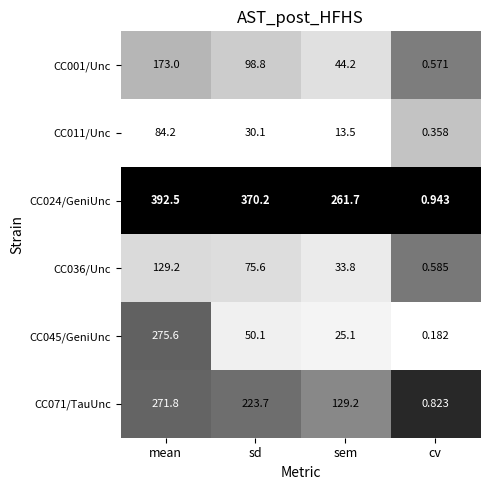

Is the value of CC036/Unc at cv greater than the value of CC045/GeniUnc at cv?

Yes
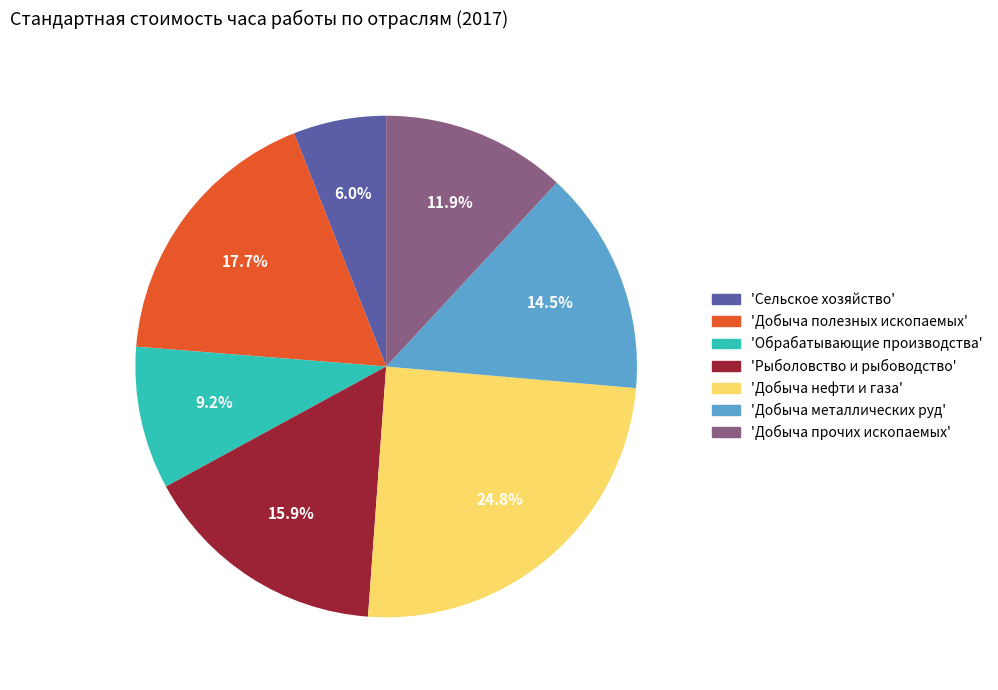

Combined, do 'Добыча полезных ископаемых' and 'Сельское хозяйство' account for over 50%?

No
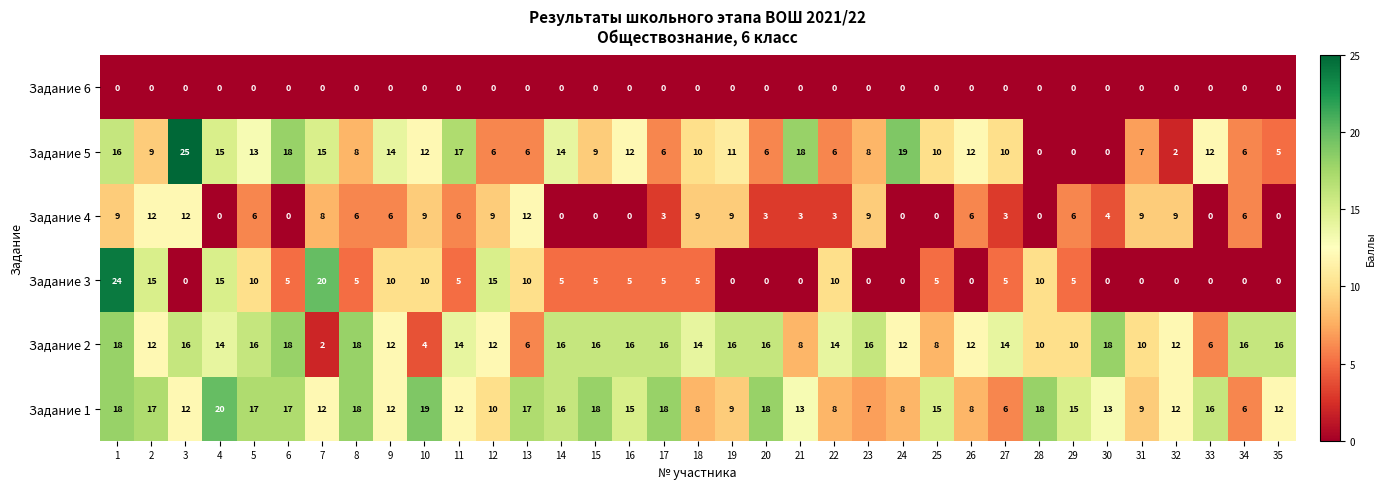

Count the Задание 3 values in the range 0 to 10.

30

□ □ □ □ □

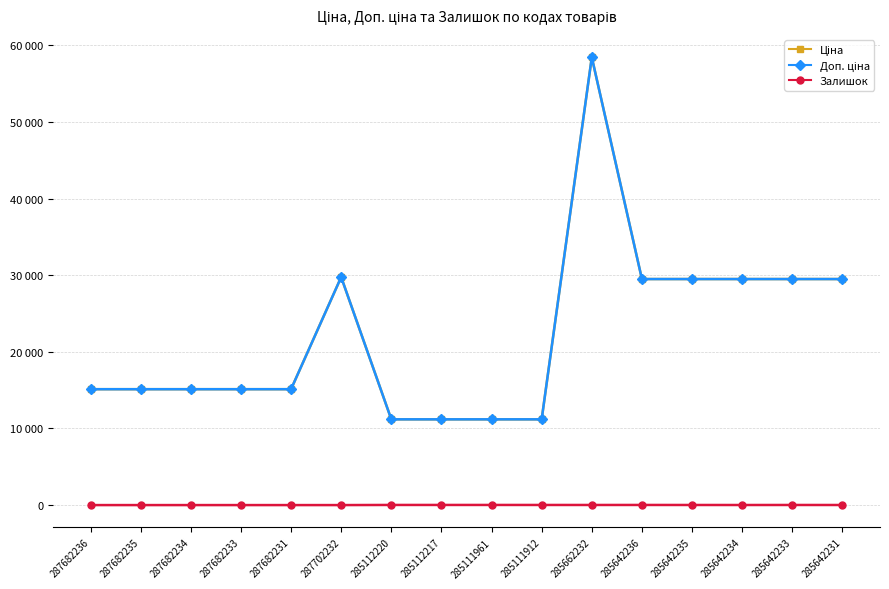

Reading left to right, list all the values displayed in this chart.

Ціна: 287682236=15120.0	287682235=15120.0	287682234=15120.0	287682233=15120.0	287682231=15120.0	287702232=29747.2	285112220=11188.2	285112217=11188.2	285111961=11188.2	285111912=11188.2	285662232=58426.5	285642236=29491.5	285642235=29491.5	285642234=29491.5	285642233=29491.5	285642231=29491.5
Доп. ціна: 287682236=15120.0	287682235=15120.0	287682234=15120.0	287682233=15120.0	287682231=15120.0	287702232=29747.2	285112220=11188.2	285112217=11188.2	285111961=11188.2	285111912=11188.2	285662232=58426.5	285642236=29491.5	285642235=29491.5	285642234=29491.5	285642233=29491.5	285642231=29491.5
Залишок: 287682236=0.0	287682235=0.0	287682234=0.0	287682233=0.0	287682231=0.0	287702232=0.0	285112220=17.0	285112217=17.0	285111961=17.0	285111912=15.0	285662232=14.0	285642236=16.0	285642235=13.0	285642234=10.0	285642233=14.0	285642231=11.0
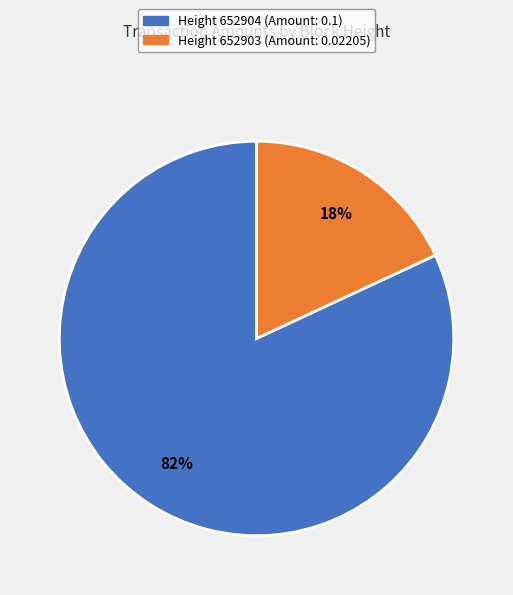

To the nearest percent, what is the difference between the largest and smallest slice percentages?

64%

□ □ □ □ □

Work order
Report each line of the records above that contains the word "values", copying those lines in full.

Response below
Count the Задание 3 values in the range 0 to 10.
Reading left to right, list all the values displayed in this chart.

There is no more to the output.